To begin, it’s important that you document everything if you believe your ex-spouse is trying to alienate you from your children. Keep a calendar with all visitation and missed visitations. In order to combat parental alienation, you should also try to keep your emotions under control. By reacting in anger, you are only reinforcing your ex-spouse’s statements that you are unstable.

Next, it takes an extremely sophisticated mental health professional to identify that your child is suffering from parental alienation. They may require that you, your child, and your ex-spouse take a battery of psychological tests, do a detailed history, and observe all of you together or individually. Once they’ve completed this, they will make recommendations and write a report on the family. Nothing will happen to resolve parental alienation without intervention by the court. 

Get help from an experienced family law attorney to help you. 

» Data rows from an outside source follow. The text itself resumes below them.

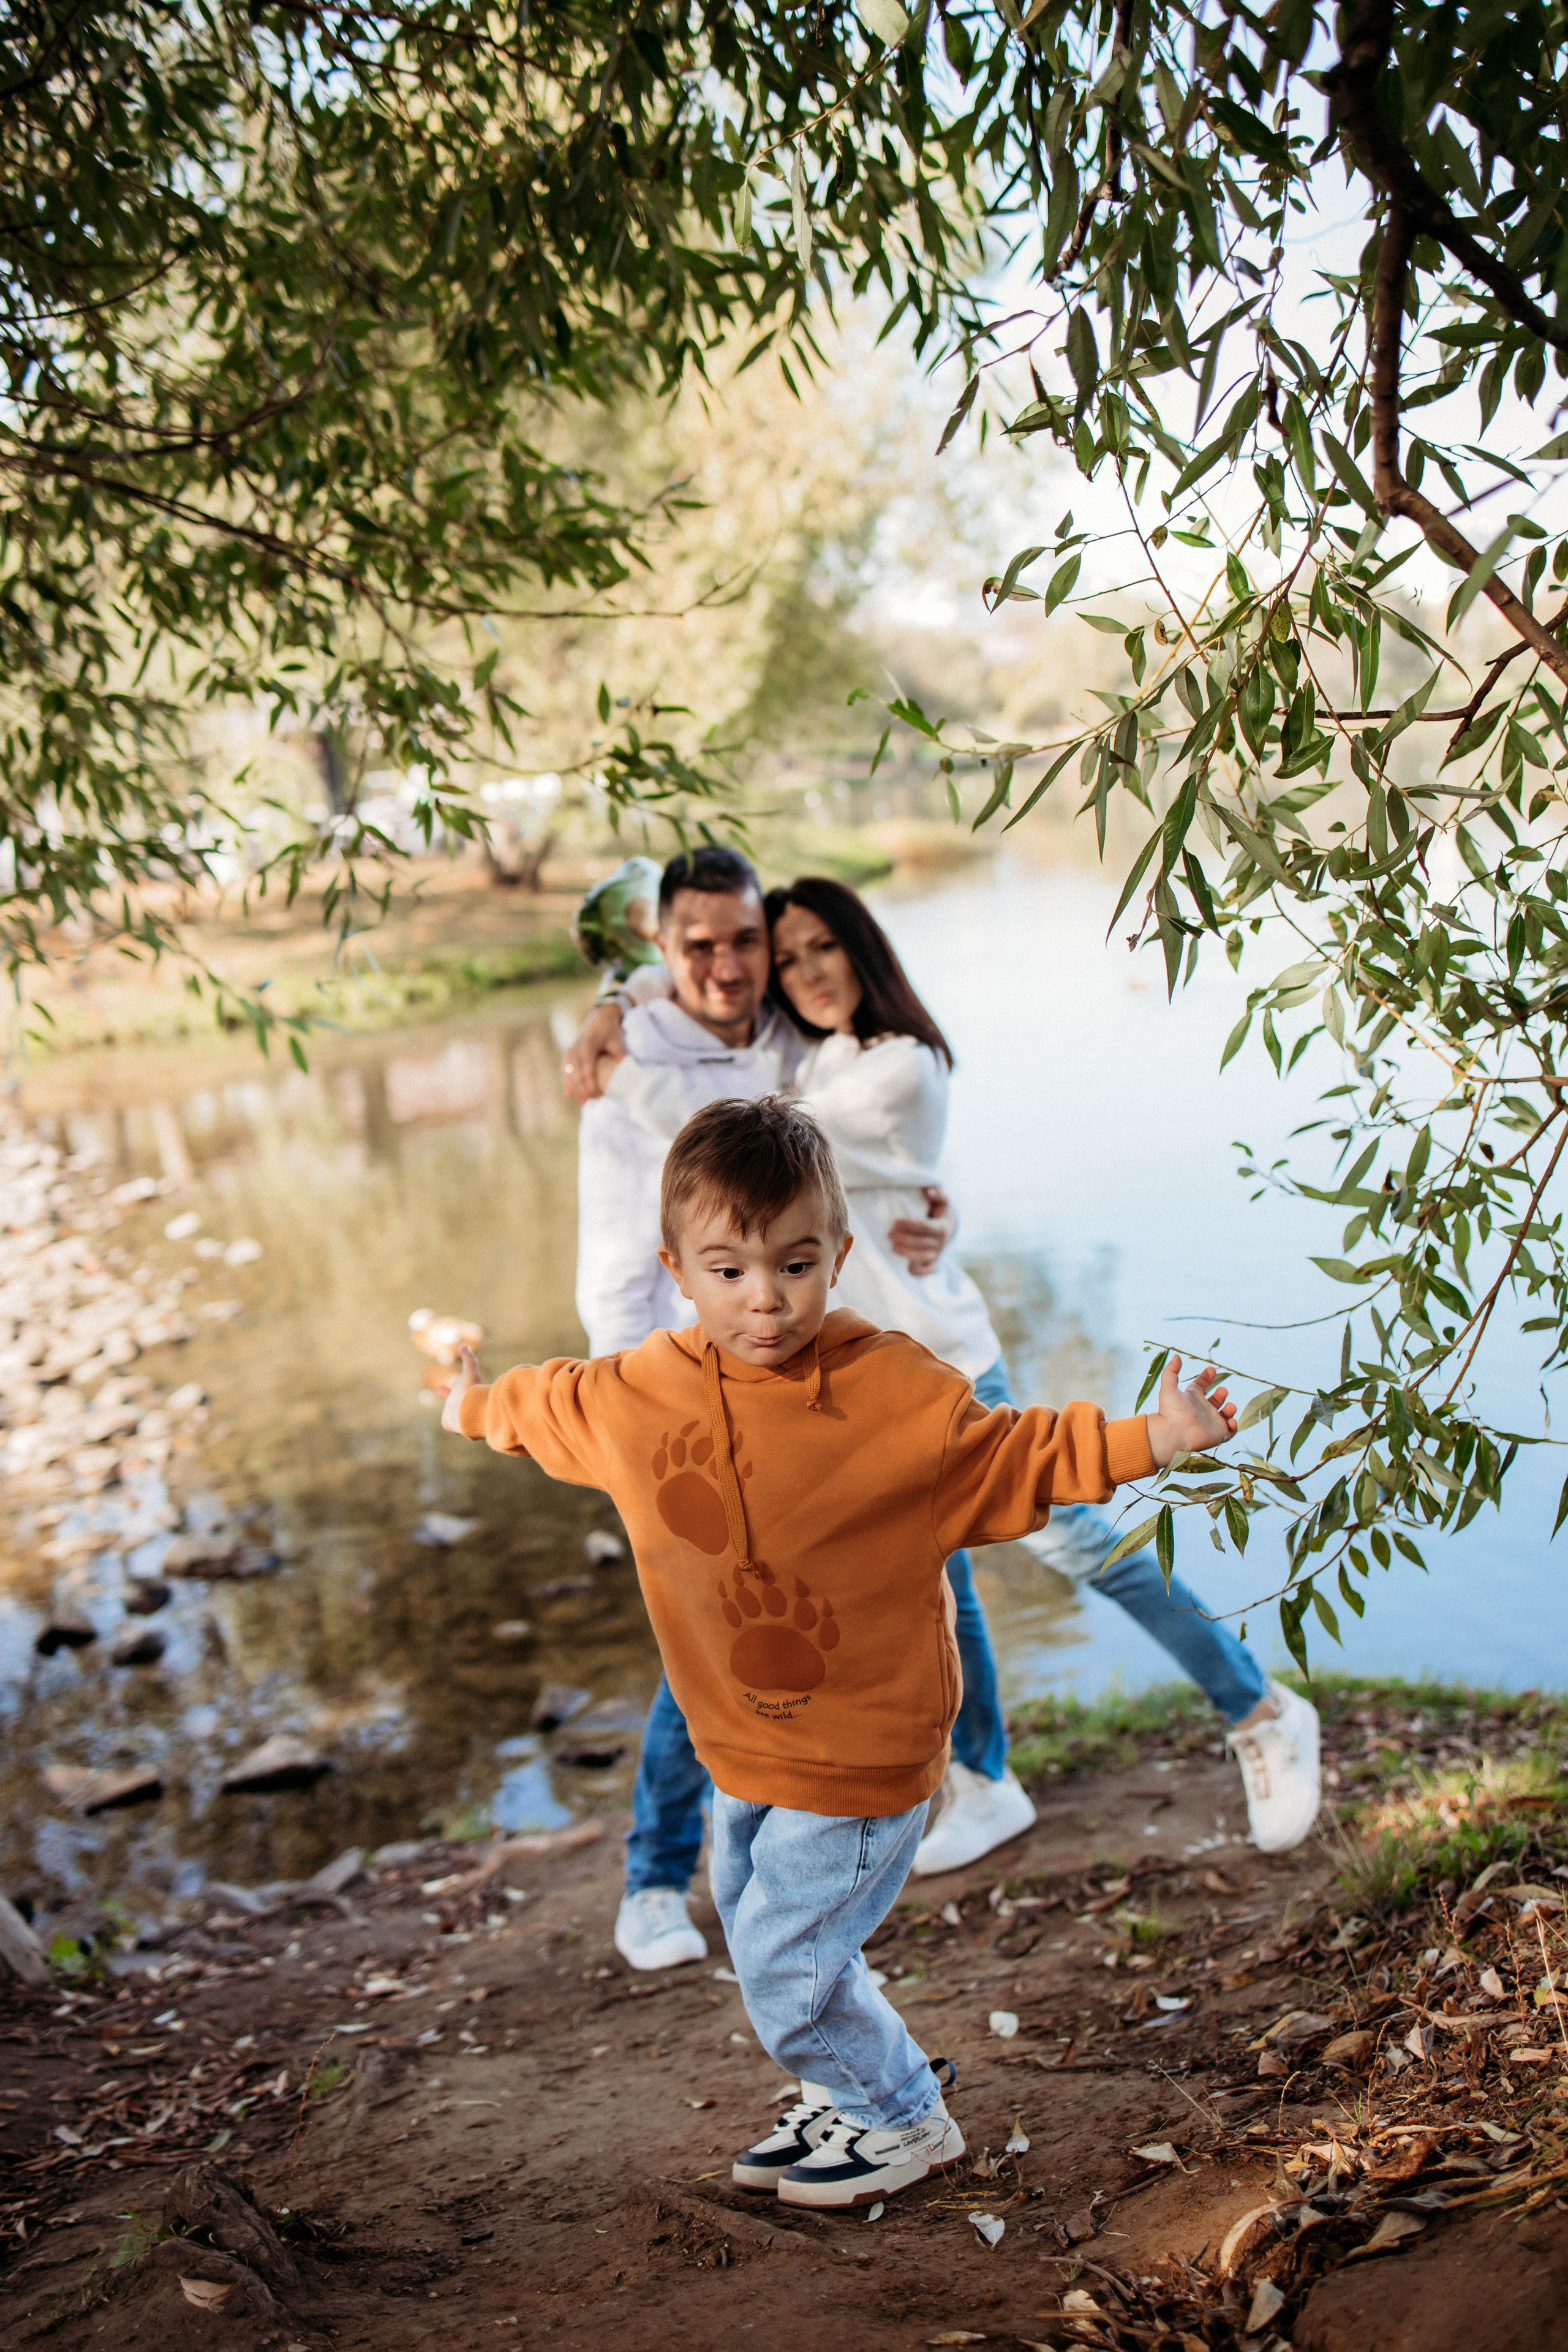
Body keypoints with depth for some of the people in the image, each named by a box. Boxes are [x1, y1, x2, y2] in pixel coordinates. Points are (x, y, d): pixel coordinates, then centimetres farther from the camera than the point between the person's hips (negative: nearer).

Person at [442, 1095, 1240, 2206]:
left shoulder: (897, 1390, -19)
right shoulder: (641, 1393, -5)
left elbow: (1015, 1456, -7)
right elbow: (553, 1406, 17)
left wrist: (1148, 1440, -17)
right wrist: (479, 1407, 32)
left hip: (863, 1748, -6)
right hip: (743, 1748, 6)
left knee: (790, 1957, -1)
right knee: (755, 1929, 21)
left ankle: (906, 2121, 25)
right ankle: (847, 2095, 45)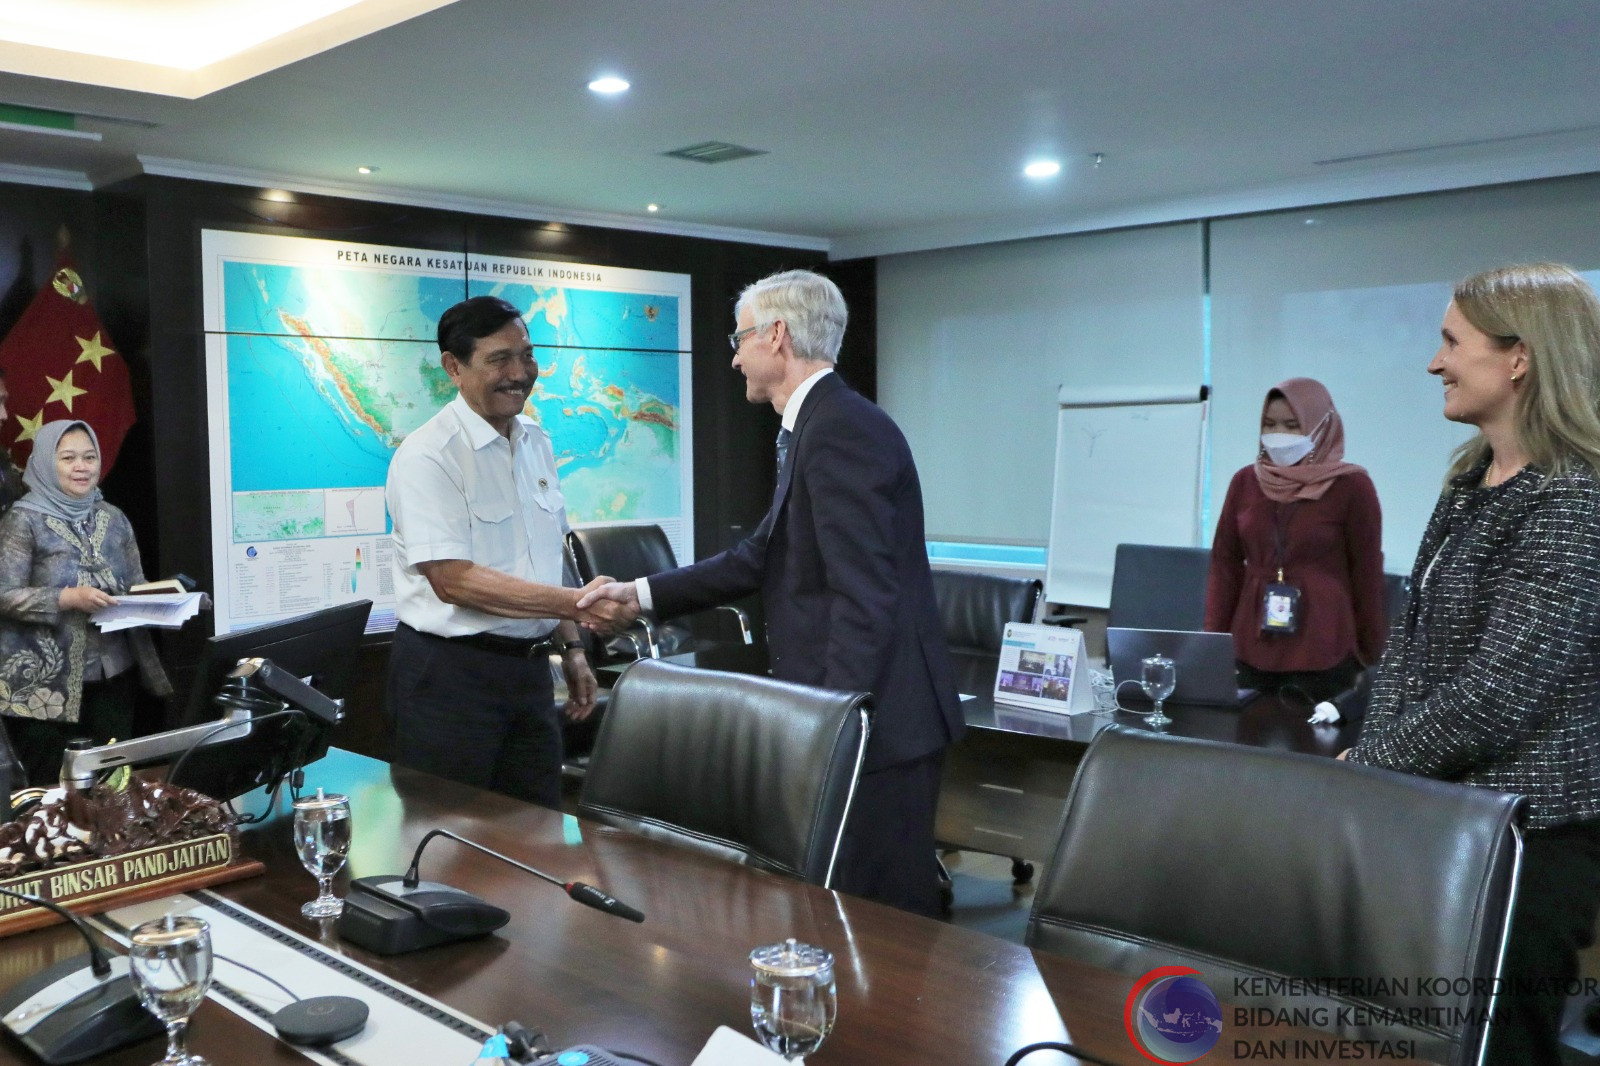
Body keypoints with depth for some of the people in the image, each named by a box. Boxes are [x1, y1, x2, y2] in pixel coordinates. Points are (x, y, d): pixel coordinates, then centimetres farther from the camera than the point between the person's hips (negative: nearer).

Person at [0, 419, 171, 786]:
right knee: (49, 788, 3)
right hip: (44, 682, -4)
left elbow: (137, 587, 14)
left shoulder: (114, 519, 9)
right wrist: (68, 598, -23)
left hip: (111, 675, 5)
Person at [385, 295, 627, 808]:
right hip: (450, 673, -7)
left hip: (529, 667, 7)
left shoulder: (536, 442, 10)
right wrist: (575, 604, -27)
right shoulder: (427, 455, -14)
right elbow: (453, 580, -22)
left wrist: (570, 646, 13)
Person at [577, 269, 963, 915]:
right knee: (851, 901, 18)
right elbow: (764, 556, 18)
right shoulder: (818, 424, 14)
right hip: (845, 710, 10)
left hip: (876, 717, -10)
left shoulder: (841, 429, -18)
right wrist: (643, 594, 17)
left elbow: (865, 593, -24)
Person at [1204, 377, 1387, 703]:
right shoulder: (1246, 481, 7)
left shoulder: (1351, 485, -3)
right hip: (1251, 649, 3)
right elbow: (1225, 562, 9)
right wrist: (1214, 639, 4)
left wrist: (1370, 655, 2)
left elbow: (1367, 574, 0)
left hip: (1324, 654, -3)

Once you have the report from your health professional, you and/or your family law attorney should take the report to the court, which may have to be convinced that your child is being alienated and it’s not in your child’s best interest to remain in that environment. You should also work with your family law attorney to come up with a good parenting plan to show the court how well you would take care of your child.

You should also be prepared to spend some extra money to see your parental alienation complaint through to the end. 

Finally, focus on your child and never talk to your child about your case. Take the high road and never talk badly about your ex-spouse in front of your child. Never show your child any court documents, and don’t let your children hear any inappropriate telephone conversations. 

How Do the Courts View Parental Alienation?

Historically, family law judges tend to be rather conservative when issuing orders. Even in cases where the evidence is overwhelming that your child is being alienated, the court still may say that the best interest of the child is that both parents make decisions.

Family law judges are not inclined to place severe sanctions on the alienating parent. Because there isn’t a threat of fines, jail time, or the alienated parent receiving sole custody, the chances are not great that an out-of-control parent can be stopped.

However, if there’s a dramatic situation where the court orders are broken, this may force the court to change primary custody. It’s often just a matter of time before the alienating parent becomes desperate and goes too far. In that case, the court may start to recognize that the alienating parent is out of line and support you. 

Final Thoughts

Parental alienation is very real and more common than you may think. As your children get older, it may be possible to reverse the alienation with proper psychological therapy.  However, unless the alienating parent is stopped, it can be challenging to overcome.  

Parental alienation cases can be difficult to figure out, even for professionals in the divorce field.  It’s important that you have support from compassionate people while going through this extremely stressful time. While parental alienation isn’t easy, there’s a lot of hope if you take the right steps and behave properly.